#### [Brief]
Find the line containing "M530,888L531,898L553,897L554,913L520,915L519,889Z" in the records below. Copy exactly that line and each one after it, ending at the line containing "M1583,1068L1591,985L1614,916H1623L1655,938L1684,953L1713,922", and nothing more.

#### [Data for the task]
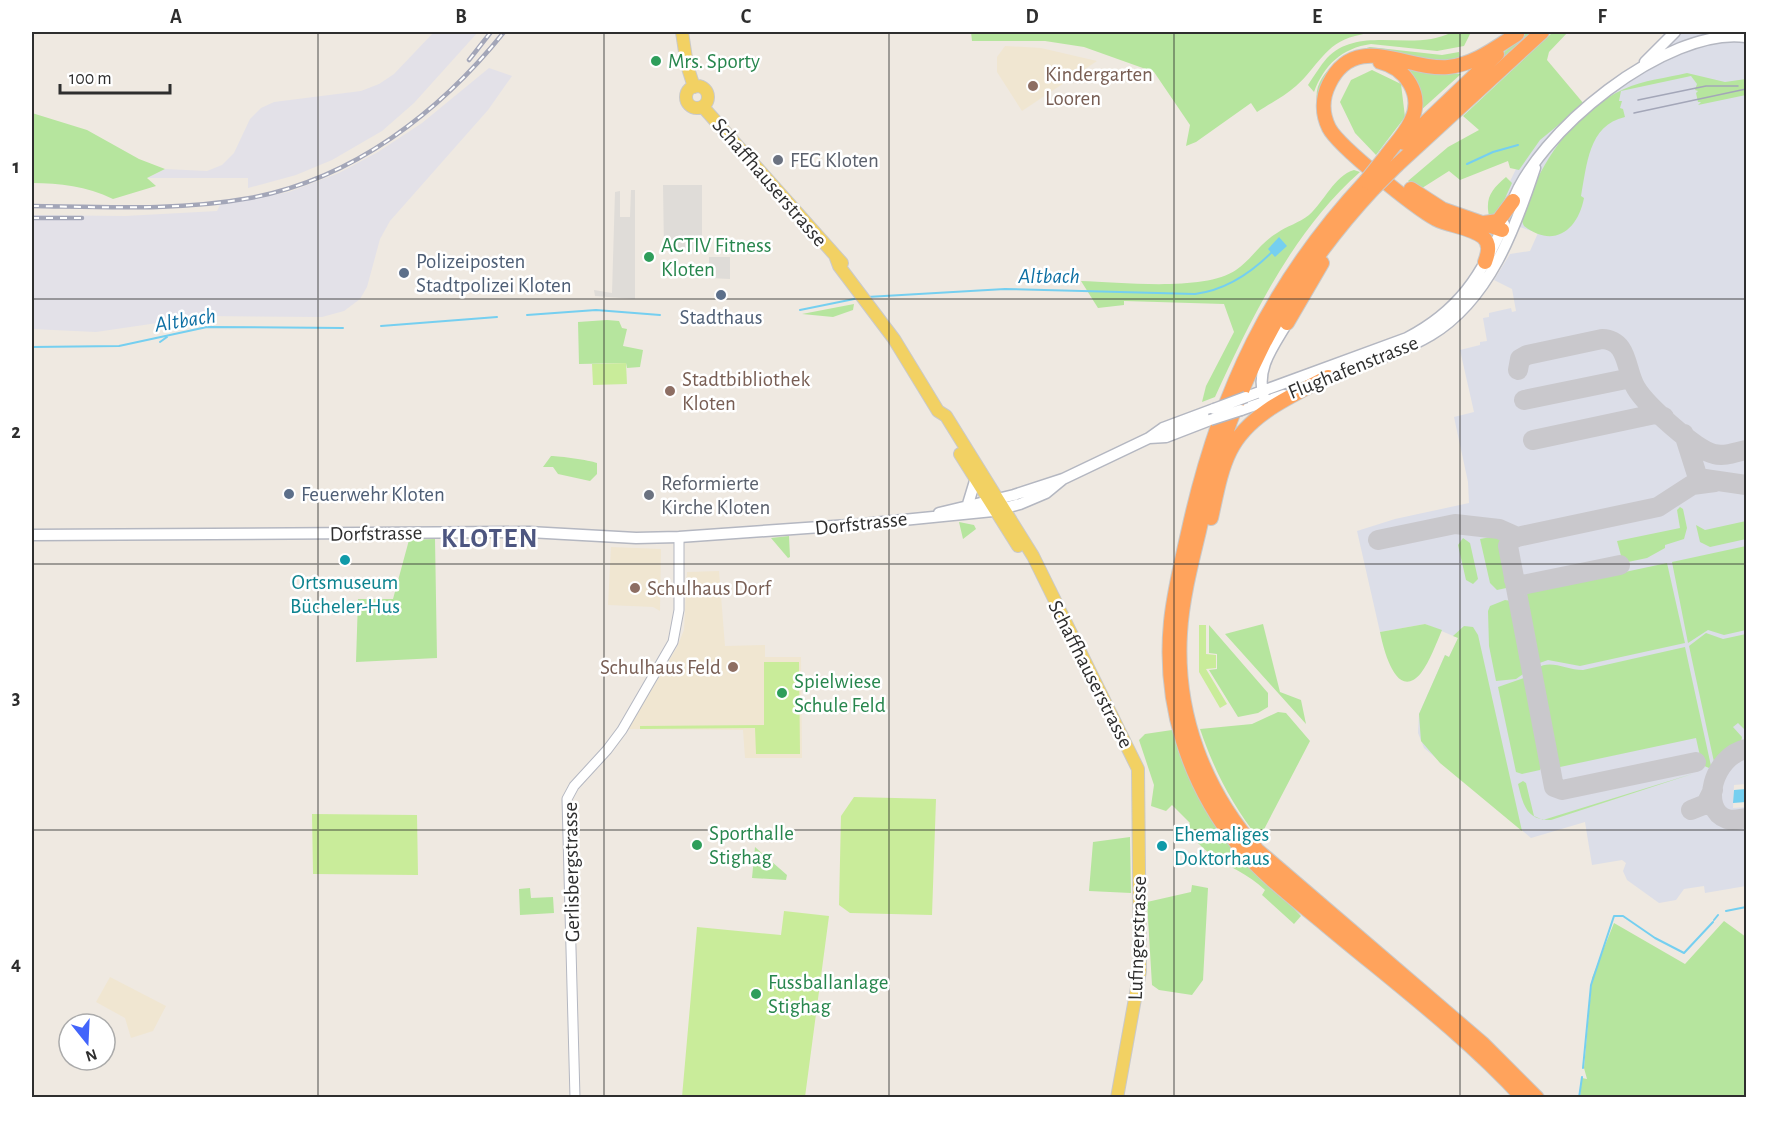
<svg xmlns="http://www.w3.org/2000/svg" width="1778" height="1129" font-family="'Alegreya Sans',sans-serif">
<rect width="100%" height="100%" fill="#efe9e1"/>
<path fill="#e3e1e8" d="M434,32H478L414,103L382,131L332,160L296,175L248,188V178H147L165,169L207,171L222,165L234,153L250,119L261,108L274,102L361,91L379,84L394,74Z
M489,68L512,76L488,110L390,221L380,239L367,287L360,299L344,311L322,317L205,316L96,332L32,329V215L125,216L217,211L220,205L289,192L339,173L378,152L422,123Z"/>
<path fill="#f0e6d1" d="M1005,46L1041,48L1097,61L1022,111L997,72V57Z
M611,547L661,549L660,611L653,607L608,605Z
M719,571L725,646L765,645V657H801L802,758H745L743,730L628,729L677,647L684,630L687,572Z
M110,977L166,1006L153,1031L131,1038L125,1018L96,1002Z"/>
<path fill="#dcdee8" d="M1668,32H1746V784L1734,785L1733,808L1746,807V886L1705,893L1704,886L1684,889L1676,900L1659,903L1627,880L1623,871L1626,863L1622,860L1592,865L1585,822L1531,838L1424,748L1418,733L1419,714L1445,655L1449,657L1458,638L1425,624L1380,632L1357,531L1395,519L1469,503L1468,482L1454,417L1474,412L1460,350L1480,345V342L1487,341L1483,318L1489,317V313L1511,308L1512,312L1516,311L1512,289L1494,280L1510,254L1530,251L1538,233L1492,218L1517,167L1542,136L1637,64Z"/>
<path fill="#b6e59e" d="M971,32H1429C1405,34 1379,29 1355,36C1325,43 1317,68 1296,86C1285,96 1269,104 1257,112L1251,103L1196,142L1186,146L1190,125L1154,72L1084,47L1045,41H972Z
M1452,32H1471L1464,46L1437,51L1371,44C1342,48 1324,65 1314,92L1308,85C1314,76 1320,66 1327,58C1360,24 1414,53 1452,32Z
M1525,32H1534L1408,146Z
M1553,32H1568L1549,52L1547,60L1584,104L1540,140L1519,170L1510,168L1508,161L1460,180L1449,171L1419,190L1408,181L1448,147L1479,130L1463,116Z
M1370,47L1442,55L1459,52L1460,60L1450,62L1361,52L1318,106C1309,75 1345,53 1370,47Z
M1407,69L1461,74L1420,111L1413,80Z
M1372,70L1401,84L1405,117L1376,155L1355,133L1340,102L1351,80Z
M1687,73L1725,82L1746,79V95L1698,105L1701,102H1698L1696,93L1698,91L1695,90L1697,84L1691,76L1621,91L1619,101H1622L1620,108L1623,109L1625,117C1588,125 1587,166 1581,196L1584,198C1578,230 1554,249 1524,226C1517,214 1527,199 1533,188C1552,146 1582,108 1624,89C1643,80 1667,78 1687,73Z
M32,113L87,130L139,159L165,169L147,178L156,186L113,199C86,186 60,183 32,183Z
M1354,170L1360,172C1293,231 1252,317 1215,397L1202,402L1206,386L1234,332L1224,304L1124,301V305L1098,308L1081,281C1120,282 1204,292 1236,270C1251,260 1261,242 1277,233C1287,226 1299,223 1309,215C1324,202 1334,176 1354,170Z
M1506,177L1512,183L1497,216H1489C1485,197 1492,189 1506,177Z
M854,304L853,310L833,317L802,314Z
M607,320L619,321L622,328L627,329L623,346L643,350L640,367L627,368L626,363L579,364L578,322Z
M551,456C560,456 589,460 597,463V474L590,481L558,474L553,467H543Z
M1680,507L1683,509L1687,528L1684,539L1665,545V548L1647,558L1623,563L1617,541L1680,528L1677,510Z
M1746,521V539L1710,547L1700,542L1696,525L1705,530Z
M959,522L974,525L976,529L963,539Z
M1501,535L1511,587L1497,590L1490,583L1480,539Z
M789,536L790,557L788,558L771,538Z
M1463,538L1470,543L1478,579L1473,584L1466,580L1458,545Z
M435,539L437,658L356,662L358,599H393L409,540Z
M1746,546V630L1724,635L1708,630L1688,643L1672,562Z
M1667,563L1685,643L1580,666L1548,660L1534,665L1522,601L1527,593Z
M1505,600L1511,601L1514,604L1526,672L1516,679L1496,681L1489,646L1488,611L1490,606Z
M1263,624L1280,692L1301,700L1306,724L1225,634Z
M1425,624L1442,630C1436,644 1430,661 1421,673C1396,703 1383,647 1380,632Z
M1209,625L1268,693V707L1258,713L1238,717L1209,670L1217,669V654L1209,653Z
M1464,626L1473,627L1478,635L1522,831L1440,763L1421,741L1419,714L1445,655L1449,657L1458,638L1453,636Z
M1706,633L1723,639L1746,634V731L1738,723L1733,727L1742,737L1741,743L1722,753L1714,762L1689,646Z
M1685,647L1711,766L1709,768L1702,765L1696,738L1560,767L1553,764L1537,668C1551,659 1566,670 1583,670Z
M1527,677L1543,763L1540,770L1522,774L1516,772L1498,687Z
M1278,712L1286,713L1310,741L1259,839C1232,805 1214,770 1200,729L1252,724Z
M1172,730L1195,787L1279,893L1301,916L1294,924L1262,895L1265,890C1249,874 1228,867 1209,853C1200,846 1193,837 1184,830L1190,823L1172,805L1166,811L1151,806L1154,785L1139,740L1145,734Z
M1695,773L1551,820C1526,821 1523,804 1518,784L1523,781L1526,783L1534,816L1543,820Z
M1130,837L1131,893L1089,891L1093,842Z
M755,847L787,875L786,880L752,878Z
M1192,885L1208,888L1203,980L1192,995L1159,990L1152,985L1147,902L1191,892Z
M530,888L531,898L553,897L554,913L520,915L519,889Z
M1724,921L1746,937V1097H1580L1582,1078L1587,1079L1584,1068L1592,978L1614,923L1685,964Z"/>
<path fill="#c9ec9a" d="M626,363L627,384L593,385L592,364Z
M1199,625H1206V654L1216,655V668L1206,669L1227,704L1220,708L1199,672Z
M764,662H799L800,754H756L755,728L640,729V726L764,725Z
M854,797L936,799L932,915L850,913L839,905L841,816Z
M312,814L417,815L418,875L313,874Z
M784,911L829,916L805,1097H682L697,927L781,935Z"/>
<path fill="#dfdcd8" d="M663,185H702V250H664Z
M631,190H635V299L595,296L594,290L612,293L615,192L620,191V217H630Z
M709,257H730V279L709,278Z"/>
<path fill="#75cff0" d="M1279,237L1287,246L1275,257L1268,249Z
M1746,789V802L1733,803L1734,790Z"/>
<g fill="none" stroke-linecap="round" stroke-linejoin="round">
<path stroke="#75cff0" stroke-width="2" d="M1467,164L1493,152L1518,145
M867,297L1005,289L1195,294C1226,290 1250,274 1272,252
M800,310L859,298
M527,315L596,310L660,315
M381,326L497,317
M160,342L167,337
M32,347L119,346L207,327L343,328
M1726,911L1746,907
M1714,920L1718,915
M1583,1068L1591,985L1614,916H1623L1655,938L1684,953L1713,922
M1579,1098L1582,1077"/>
<path stroke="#c9c8cc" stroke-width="20" d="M1518,370L1520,359L1527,355L1602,339C1629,340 1625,370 1636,388C1646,405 1696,450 1714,454C1725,457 1736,452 1746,450
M1524,400L1631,378
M1684,434L1698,478L1746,485
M1533,440L1655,414L1664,417
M1378,540L1455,524L1499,529L1517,537
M1514,580L1522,585L1620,565
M1746,749C1713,756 1699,810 1727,819C1733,821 1740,819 1746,818
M1696,762L1562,790L1554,787L1508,546L1511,540L1517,537L1658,507L1692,485L1715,482
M1691,810L1706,804L1713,790"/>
<g stroke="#b4b7c1" stroke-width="11">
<path id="tertiary" d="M575,1098L567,799L574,786L607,750L622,730L673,642L679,610V537"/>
</g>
<g stroke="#b4b7c1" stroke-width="13">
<path id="secondary" d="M1645,62L1675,32
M1511,206C1535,133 1667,26 1746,37
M1321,380C1357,365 1397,355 1431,335C1489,300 1515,229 1535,168
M1246,397L1407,338C1459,311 1481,276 1504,224
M1264,397C1255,369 1273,347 1287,323
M1241,410L1284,395
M1149,438L1166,437L1210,420
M968,504L975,481
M939,513L1014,495L1063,479L1149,438L1163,428L1214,409
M32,535L529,532L636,538L679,537L863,524L993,511L1020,504L1046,493L1063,479"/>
</g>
<g stroke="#c9c9c9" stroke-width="14">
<path id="primary" d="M682,32L687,65L694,87
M686 97a11 11 0 1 1 22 0a11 11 0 1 1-22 0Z
M703,107L842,263
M836,258L839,266L894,339L938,411L946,416L1033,556L1138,769L1140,971L1117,1098
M960,454L1018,546"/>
</g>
<g stroke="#c9c9c9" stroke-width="16">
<path id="motorway" d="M1380,62C1406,68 1424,95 1411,121C1405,134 1394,145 1386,156
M1404,143L1497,54
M1397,165L1542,32
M1366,181C1271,283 1219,393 1189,529C1182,560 1174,591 1171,622C1163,703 1188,783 1239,846C1264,876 1296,900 1326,925C1393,981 1464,1034 1523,1098
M1374,188C1280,289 1228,396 1199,531C1191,564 1182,599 1180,633C1175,714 1204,790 1257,850L1482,1043L1537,1098
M1411,189L1442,209L1502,230
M1484,223L1498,221L1513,201
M1485,262C1488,254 1491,244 1483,237C1470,227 1450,226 1436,219C1416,208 1339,147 1329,128C1322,114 1322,98 1329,84C1355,30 1407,71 1448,67C1475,64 1495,48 1517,34
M1287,323L1322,263
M1211,518C1216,496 1220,471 1230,451C1248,414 1293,395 1328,377"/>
</g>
<use href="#tertiary" stroke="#fff" stroke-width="9"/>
<use href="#secondary" stroke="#fff" stroke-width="10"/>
<use href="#primary" stroke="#f2d163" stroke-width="12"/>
<use href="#motorway" stroke="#ffa35c" stroke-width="14"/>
<path stroke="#a3a6b8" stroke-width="1.5" d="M1638,100L1706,86H1738
M1634,113L1746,89"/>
<g stroke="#a3a6b8" stroke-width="4.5">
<path id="rail" d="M469,60L491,32
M32,206C103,207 179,211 250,198C353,179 440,112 504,32
M32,218H82"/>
</g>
<use href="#rail" stroke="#fff" stroke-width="2" stroke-dasharray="7" stroke-linecap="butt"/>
<g stroke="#b4b7c1" stroke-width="13" stroke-linecap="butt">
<path id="secondary-bridge" d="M1214,409L1246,397
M1210,420L1241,410"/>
</g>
<g stroke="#c9c9c9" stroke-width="16" stroke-linecap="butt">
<path id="motorway-bridge" d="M1366,181L1386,156
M1374,188L1397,165"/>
</g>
<use href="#secondary-bridge" stroke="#fff" stroke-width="10"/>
<use href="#motorway-bridge" stroke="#ffa35c" stroke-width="14"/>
</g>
<path fill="none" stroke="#2e2e2e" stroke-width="1.5" stroke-opacity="0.55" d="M318,32V1098M604,32V1098M889,32V1098M1174,32V1098M1460,32V1098M32,299H1746M32,564H1746M32,830H1746"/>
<g fill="#2e9e5b" stroke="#fff" stroke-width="2">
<circle cx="656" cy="61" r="6"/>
<circle cx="649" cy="257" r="6"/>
<circle cx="782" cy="693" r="6"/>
<circle cx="697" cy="845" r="6"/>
<circle cx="756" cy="994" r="6"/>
</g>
<g fill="#8d6e63" stroke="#fff" stroke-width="2">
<circle cx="1033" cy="86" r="6"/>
<circle cx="670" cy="391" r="6"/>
<circle cx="635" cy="588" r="6"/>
<circle cx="733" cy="667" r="6"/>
</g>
<g fill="#6b7280" stroke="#fff" stroke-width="2">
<circle cx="778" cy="160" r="6"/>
<circle cx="649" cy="495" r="6"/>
</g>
<g fill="#5c6f8a" stroke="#fff" stroke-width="2">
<circle cx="404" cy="273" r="6"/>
<circle cx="721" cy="295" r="6"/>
<circle cx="289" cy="494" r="6"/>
</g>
<g fill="#0f9aa8" stroke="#fff" stroke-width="2">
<circle cx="345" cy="560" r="6"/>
<circle cx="1162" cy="846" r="6"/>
</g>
<g text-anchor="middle" stroke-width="5" stroke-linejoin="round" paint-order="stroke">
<g font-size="21" fill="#27864d" stroke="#fff" text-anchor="start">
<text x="668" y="68">Mrs. Sporty</text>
<text x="661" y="252">ACTIV Fitness<tspan x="661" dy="24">Kloten</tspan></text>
<text x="794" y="688">Spielwiese<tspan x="794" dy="24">Schule Feld</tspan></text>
<text x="709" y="840">Sporthalle<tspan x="709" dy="24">Stighag</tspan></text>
<text x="768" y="989">Fussballanlage<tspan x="768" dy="24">Stighag</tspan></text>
</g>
<g font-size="21" fill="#785e54" stroke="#fff" text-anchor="start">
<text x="1045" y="81">Kindergarten<tspan x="1045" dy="24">Looren</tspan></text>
<text x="682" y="386">Stadtbibliothek<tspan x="682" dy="24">Kloten</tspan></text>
<text x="647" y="595">Schulhaus Dorf</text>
<text x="721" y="674" text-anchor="end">Schulhaus Feld</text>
</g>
<g font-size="21" fill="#5b616d" stroke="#fff" text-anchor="start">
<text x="790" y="167">FEG Kloten</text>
<text x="661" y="490">Reformierte<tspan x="661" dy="24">Kirche Kloten</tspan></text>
</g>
<g font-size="21" fill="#2e2e2e" stroke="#fff">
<text transform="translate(770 182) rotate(49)" y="7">Schaffhauserstrasse</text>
<text transform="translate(1353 367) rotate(-22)" y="7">Flughafenstrasse</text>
<text transform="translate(861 523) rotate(-6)" y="7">Dorfstrasse</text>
<text transform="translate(376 533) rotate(-1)" y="7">Dorfstrasse</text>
<text transform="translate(1091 674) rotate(63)" y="7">Schaffhauserstrasse</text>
<text transform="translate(571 872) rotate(-91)" y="7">Gerlisbergstrasse</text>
<text transform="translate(1137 938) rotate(-88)" y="7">Lufingerstrasse</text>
</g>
<g font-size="21" fill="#4e5e75" stroke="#fff" text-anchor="start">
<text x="416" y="268">Polizeiposten<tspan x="416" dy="24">Stadtpolizei Kloten</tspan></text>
<text x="721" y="324" text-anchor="middle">Stadthaus</text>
<text x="301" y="501">Feuerwehr Kloten</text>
</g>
<g font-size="21" fill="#0d838f" stroke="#fff">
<text x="345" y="589">Ortsmuseum<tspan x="345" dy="24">Bücheler-Hus</tspan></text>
<text x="1174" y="841" text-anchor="start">Ehemaliges<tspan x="1174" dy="24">Doktorhaus</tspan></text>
</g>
<g font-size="22" font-style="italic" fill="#0d6fa3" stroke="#fff">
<text x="1049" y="283">Altbach</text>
<text transform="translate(185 319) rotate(-9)" y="8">Altbach</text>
</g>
<g font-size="27" font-weight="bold" letter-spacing="1.5" fill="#4d5680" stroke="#fff">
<text x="490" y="547">KLOTEN</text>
</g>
</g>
<rect width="1778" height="1129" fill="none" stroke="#ffffff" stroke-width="66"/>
<g transform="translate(87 1042) rotate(162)"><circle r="28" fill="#ffffff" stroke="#ababab" stroke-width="1.5"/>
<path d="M0-4.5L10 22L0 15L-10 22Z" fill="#4264fb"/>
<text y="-9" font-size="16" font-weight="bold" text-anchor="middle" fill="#2e2e2e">N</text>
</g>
<path d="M60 84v9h110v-9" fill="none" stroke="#2e2e2e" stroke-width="3"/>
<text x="69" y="84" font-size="18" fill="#2e2e2e" stroke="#ffffff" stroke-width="4.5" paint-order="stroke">100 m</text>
<rect x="33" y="33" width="1712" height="1063" fill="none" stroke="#2e2e2e" stroke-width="2"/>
<g font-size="20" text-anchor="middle" font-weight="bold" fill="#2e2e2e">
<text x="176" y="23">A</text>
<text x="461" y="23">B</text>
<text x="746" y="23">C</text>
<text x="1032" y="23">D</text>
<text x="1317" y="23">E</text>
<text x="1602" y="23">F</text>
<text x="16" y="173">1</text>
<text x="16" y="438">2</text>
<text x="16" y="704">3</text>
<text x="16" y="970">4</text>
</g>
</svg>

#### [Result of this exercise]
M530,888L531,898L553,897L554,913L520,915L519,889Z
M1724,921L1746,937V1097H1580L1582,1078L1587,1079L1584,1068L1592,978L1614,923L1685,964Z"/>
<path fill="#c9ec9a" d="M626,363L627,384L593,385L592,364Z
M1199,625H1206V654L1216,655V668L1206,669L1227,704L1220,708L1199,672Z
M764,662H799L800,754H756L755,728L640,729V726L764,725Z
M854,797L936,799L932,915L850,913L839,905L841,816Z
M312,814L417,815L418,875L313,874Z
M784,911L829,916L805,1097H682L697,927L781,935Z"/>
<path fill="#dfdcd8" d="M663,185H702V250H664Z
M631,190H635V299L595,296L594,290L612,293L615,192L620,191V217H630Z
M709,257H730V279L709,278Z"/>
<path fill="#75cff0" d="M1279,237L1287,246L1275,257L1268,249Z
M1746,789V802L1733,803L1734,790Z"/>
<g fill="none" stroke-linecap="round" stroke-linejoin="round">
<path stroke="#75cff0" stroke-width="2" d="M1467,164L1493,152L1518,145
M867,297L1005,289L1195,294C1226,290 1250,274 1272,252
M800,310L859,298
M527,315L596,310L660,315
M381,326L497,317
M160,342L167,337
M32,347L119,346L207,327L343,328
M1726,911L1746,907
M1714,920L1718,915
M1583,1068L1591,985L1614,916H1623L1655,938L1684,953L1713,922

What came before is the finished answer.